Many men proposed marriage to her, but she politely declined all of them, until 1912. The next year she met Colonel Archibald Christie and had to write her former fiance, cancelling their wedding. They lived happily and he always encouraged her writing (her first book, THE MYSTERIOUS AFFAIR AT STYLES, had been written at the poison dispensary out of boredom, then rejected by six publishers, and kept in the hands of a seventh for six years, until he decided to publish it; it only sold 2,500 copies). She dedicated her novel, THE MURDER ON THE LINKS, to him.

Eventually, relations between herself and her husband became tense. They were almost always away, but not together. Shortly after her mother's death, Archibald Christie asked Agatha for a divorce. The next thing to happen is still a mystery to this day. Agatha disappeared for eleven days, and was found in a hotel in Harrogate, registered under her husband's lover's name. She claimed amnesia, but some conspiracy theorists say that this was a concerted effort to embarrass her husband.

Agatha considered the divorce a test for her friends. She dedicated her novel, THE MYSTERY OF THE BLUE TRAIN, to the Order of Faithful Dogs, her most loyal friends. Agatha met her next husband during one of her trips to the Middle East. On September 11, 1930, Agatha and the brilliant archaeologist, Max Mallowan, were married, and were almost inseparable for the rest of their lives. Her publishers would not allow her to adopt the name of Mallowan for professional purposes.

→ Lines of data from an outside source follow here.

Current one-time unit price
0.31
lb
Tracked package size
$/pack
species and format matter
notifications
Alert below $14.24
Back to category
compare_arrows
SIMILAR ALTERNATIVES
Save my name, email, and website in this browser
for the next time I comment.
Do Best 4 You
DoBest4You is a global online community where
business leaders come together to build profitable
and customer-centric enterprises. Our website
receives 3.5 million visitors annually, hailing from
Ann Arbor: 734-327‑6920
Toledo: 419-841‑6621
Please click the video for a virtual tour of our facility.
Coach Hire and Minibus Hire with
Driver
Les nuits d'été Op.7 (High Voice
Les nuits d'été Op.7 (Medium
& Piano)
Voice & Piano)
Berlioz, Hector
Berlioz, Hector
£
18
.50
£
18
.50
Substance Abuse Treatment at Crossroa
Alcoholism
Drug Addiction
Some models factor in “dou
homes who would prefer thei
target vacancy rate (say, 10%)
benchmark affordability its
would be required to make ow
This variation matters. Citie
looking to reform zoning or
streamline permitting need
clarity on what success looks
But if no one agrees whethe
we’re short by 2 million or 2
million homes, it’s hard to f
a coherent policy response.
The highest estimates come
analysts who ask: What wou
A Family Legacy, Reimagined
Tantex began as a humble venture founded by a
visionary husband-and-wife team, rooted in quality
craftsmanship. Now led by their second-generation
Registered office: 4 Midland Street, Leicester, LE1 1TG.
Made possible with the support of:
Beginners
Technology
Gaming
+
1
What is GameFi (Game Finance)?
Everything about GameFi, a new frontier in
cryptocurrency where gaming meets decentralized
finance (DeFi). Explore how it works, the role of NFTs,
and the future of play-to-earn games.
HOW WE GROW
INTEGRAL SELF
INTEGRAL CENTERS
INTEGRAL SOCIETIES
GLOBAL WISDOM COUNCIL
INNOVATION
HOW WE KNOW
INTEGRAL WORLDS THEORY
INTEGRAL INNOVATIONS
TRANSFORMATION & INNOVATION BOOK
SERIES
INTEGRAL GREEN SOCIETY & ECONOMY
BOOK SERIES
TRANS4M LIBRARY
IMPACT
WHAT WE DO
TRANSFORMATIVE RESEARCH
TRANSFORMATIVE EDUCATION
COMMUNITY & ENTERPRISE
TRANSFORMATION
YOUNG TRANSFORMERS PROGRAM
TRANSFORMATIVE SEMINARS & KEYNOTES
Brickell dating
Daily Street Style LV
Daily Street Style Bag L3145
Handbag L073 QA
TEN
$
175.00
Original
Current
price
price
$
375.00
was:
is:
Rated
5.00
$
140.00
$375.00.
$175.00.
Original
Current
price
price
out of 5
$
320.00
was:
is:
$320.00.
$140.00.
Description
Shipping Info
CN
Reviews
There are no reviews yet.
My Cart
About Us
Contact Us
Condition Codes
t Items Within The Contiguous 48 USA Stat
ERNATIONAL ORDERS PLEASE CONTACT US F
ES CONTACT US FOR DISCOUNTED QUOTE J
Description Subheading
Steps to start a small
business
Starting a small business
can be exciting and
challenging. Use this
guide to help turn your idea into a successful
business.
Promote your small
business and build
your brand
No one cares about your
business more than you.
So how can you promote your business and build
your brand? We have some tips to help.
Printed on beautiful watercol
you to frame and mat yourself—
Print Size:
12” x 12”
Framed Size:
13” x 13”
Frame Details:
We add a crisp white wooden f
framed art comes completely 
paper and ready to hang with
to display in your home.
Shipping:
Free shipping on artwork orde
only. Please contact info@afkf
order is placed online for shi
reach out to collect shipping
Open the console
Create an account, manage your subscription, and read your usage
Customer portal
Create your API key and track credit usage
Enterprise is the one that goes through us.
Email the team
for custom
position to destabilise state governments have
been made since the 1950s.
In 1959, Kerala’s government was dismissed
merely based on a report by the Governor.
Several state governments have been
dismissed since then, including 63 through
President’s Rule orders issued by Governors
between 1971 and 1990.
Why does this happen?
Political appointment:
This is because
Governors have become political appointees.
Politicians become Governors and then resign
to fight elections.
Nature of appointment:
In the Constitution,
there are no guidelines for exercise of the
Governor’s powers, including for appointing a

Agatha was made a Dame of the British Empire in 1956. She made her final public appearance at the premiere of the movie based on her book, MURDER ON THE ORIENT EXPRESS. During WWII, she had written her final novel for her great detective, Hercule Poirot, and her elderly sleuth, Miss Jane Marple. She instructed that these were to be published at the end of her career. CURTAIN was published in 1975, and SLEEPING MURDER in 1976, the year Agatha died. She had a small funeral, at her request. And there, in Cholsey, Berkshire lies the greatest mystery writer of all time, her simple tombstone inscribed with words from Edmund Spenser's THE FAERIE QUEEN:

Sleepe after toyle, port after stormy seas,
Ease after warre, death after life, does greatly please.

Agatha Christie is most likely the greatest mystery writer alive. She created some of the most unlikely sleuths ever, constantly using their abilities in cases that has the readers baffled and turning the pages as quickly as they can read them.

Recommended are all of her books, but especially: THE MURDER OF ROGER ACKROYD, PERIL AT END HOUSE, THIRTEEN AT DINNER, MURDER AT THE VICARAGE,DEATH ON THE NILE, THE SECRET OF CHIMNEYS, ORDEAL BY INNOCENCE, CROOKED HOUSE, THE PALE HORSE, A MURDER IS ANNOUNCED, A POCKET FULL OF RYE, SLEEPING MURDER, and, perhaps her two greatest triumphs, MURDER ON THE ORIENT EXPRESS and AND THEN THERE WERE NONE. A wonderful introduction to her writing can be found in THE THIRTEEN PROBLEMS, previously published as THE TUESDAY CLUB MURDERS, and through all of the Miss Marple novels.

Agatha Christie wrote 76 novels, 158 short stories, and 15 plays, all marked with her ingenuity and literary flair. Her novels constantly broke the rules of the Mystery, her detectives broke away from the stereotypes created by Sherlock Holmes and Auguste Dupin, she shattered boundaries no one dared, or even thought of crossing. She did what, perhaps no writer before her could do: she re-invented the Detective Novel. She is, indubitably, the Queen of Mystery.